Page extract:
....

But despite the fact that Allison doesn't want to change, she actually undergoes a big change at the end of the movie. It's the most controversial part in the movie, actually. Allison and Andrew have started to hit it off, but in order for her to prove really attractive to Andrew, Claire needs to give her a makeover. She removes Allison's Goth-punk look, takes off her black eyeliner, and puts a bow in her hair. Andrew is smitten! They're gonna be together now! All she had to do was sacrifice her individual style and appeal to a more widely accepted image of sprightly young womanhood.

In a way, it's kind of like the end of Grease: In that movie, Olivia Newton John's character abandons her nice-girl style to become a leather-clad greaser-girl who will appeal to John Travolta's character. But be that as it may, Allison's presumably learned all the lessons that everyone else has needed to learn about getting along.

Then again, there's the possibility she didn't need to learn those lessons in the first place—she didn't have any friends before going to detention, but she says the kind of friends she thinks she might've had wouldn't have minded if she hung out with jocks and rich girls and criminals. She's very tolerant.

Allison Reynolds's Timeline

Allison Reynolds is the basket case, the loner, the weirdo, the bag lady, the wacko, the recluse. She's spending nine hours in the library because she "had nothing better to do."


Allison claims to be a nymphomaniac. She and the others goad Claire to "just answer the question"-the question being: Are you or are you not a virgin? Have you ever "done it"? Allison: "It's kind of a double-edged sword, isn't it?" Claire: "A what?" Allison: "Well, if you say you haven't, you're a prude; if you say you have, you're a slut. It's a trap. You want to but you can't and when you do you wish you didn't, right? Or are you a tease?" Andrew: "She's a tease. All girls are teases."

....

Extracted entries:
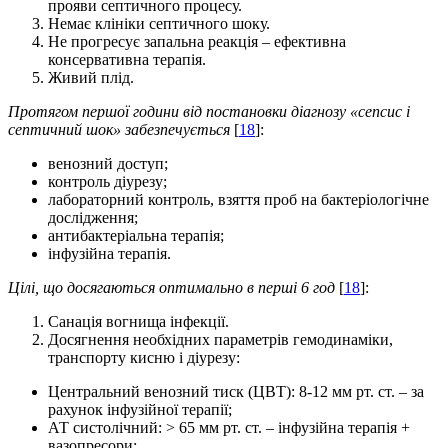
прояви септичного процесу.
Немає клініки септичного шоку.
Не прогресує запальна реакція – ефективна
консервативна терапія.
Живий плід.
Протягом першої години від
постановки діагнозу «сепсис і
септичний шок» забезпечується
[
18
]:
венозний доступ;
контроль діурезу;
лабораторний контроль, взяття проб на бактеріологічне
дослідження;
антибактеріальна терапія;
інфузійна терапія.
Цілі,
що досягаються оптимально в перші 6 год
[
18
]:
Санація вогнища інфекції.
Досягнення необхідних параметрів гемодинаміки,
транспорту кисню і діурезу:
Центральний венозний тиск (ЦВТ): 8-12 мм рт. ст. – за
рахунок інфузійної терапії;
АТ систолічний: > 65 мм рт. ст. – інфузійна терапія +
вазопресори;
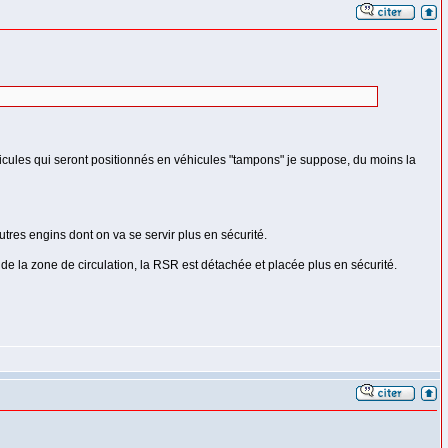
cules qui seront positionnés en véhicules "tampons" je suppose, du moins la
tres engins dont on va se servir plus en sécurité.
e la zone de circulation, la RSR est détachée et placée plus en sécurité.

....

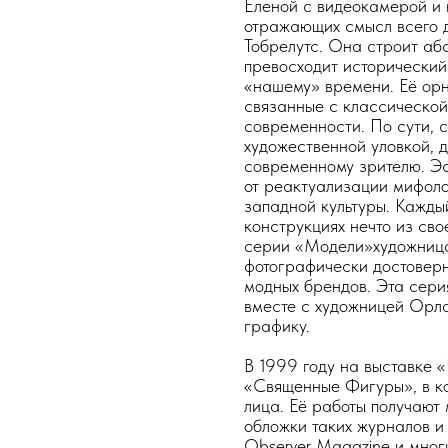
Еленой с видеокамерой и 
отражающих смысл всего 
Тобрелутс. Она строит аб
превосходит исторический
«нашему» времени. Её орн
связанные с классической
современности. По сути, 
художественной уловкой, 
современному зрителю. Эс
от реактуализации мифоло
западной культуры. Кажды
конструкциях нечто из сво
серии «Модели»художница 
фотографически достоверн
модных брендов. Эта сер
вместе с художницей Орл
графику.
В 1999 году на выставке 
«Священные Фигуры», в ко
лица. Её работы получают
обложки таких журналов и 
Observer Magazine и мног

....

Tasks for this exercise:
1. Please retype the Allison Reynolds passage between "In a way, it's" and "about getting along.", inclusive.
2. In the Allison Reynolds passage, what does Claire put in Allison's hair during the makeover?
3. Proceed with the Allison Reynolds passage from where it stops.

Responses by task:
1.
In a way, it's kind of like the end of Grease: In that movie, Olivia Newton John's character abandons her nice-girl style to become a leather-clad greaser-girl who will appeal to John Travolta's character. But be that as it may, Allison's presumably learned all the lessons that everyone else has needed to learn about getting along.

2. A bow.

3.
"Let's talk about sex, baby/ Let's talk about you 'n' me/ Let's talk about all the good things/ And the bad things that may be/ Let's talk about sex." Salt-'n'-Pepa.

The scene's pressure builds until Claire finally yells "No! I never did it!" Allison then admits, "I never did it either. I would do it, though. If you love someone its okay." By the end of the movie, Allison and Claire have both formed unlikely pairs-with Andrew and Bender, respectively. Viewing The Breakfast Club and other films in the genre, Sarah Crichton argued on the pages of Ms. that all teen movies are, in the final analysis, about teen sex. "Did the deb and the punk do it in the storage closet?" She leaves him with her diamond earring, after all, and "What girl gives diamonds for good necking?" (Crichton 90). The feminist critique it that first-time teen sex, a hopelessly messy affair, is portrayed as not only good but redemptive for the previously cold and hard-hearted girls: "The deb . . . will break free from mindless popularity; the basket case will flower into a tender woman. . . . And all the girls will be beholden to their sweet saviors" (Crichton 90).

"[T]he only realistic thing about teen sex in their movies is that no one uses birth control. And the movies end before anyone can see the result" (Crichton 91). The teenage pregnancy "epidemic"-"babies having babies"-was not really quite so epidemic as the media made it out to be, but lots of Breakfast Clubbers had more than a scare (see Males, Holtz). And lots more picked up a sexually transmitted diseases, including AIDS. In 1985, AIDS still seemed like something that only inner-city IV drug users and gay men (and a few recipients of blood transfusions, like Ryan White) could catch. Certainly not The Breakfast Club in their safe white middle-class Chicago suburb. So even if Claire and Bender did do more than make out, it all seems somehow innocent in comparison to the relationships of Breakfast Clubbers today and probably a lot simpler that it ever was.

We can resent the old images of carefree casual sex, we can practice "serial monogamy," we can long to reestablish-at least as individuals-stable lasting marriages, but we can't make sex as simple as a romp in the closet. Allison's right: "If you love someone it's okay." If not it's just not worth it-the danger, the potential cost, is just too high. We know the images of odd-couple hook-ups in The Breakfast Club are fantasies; we knew it then, too.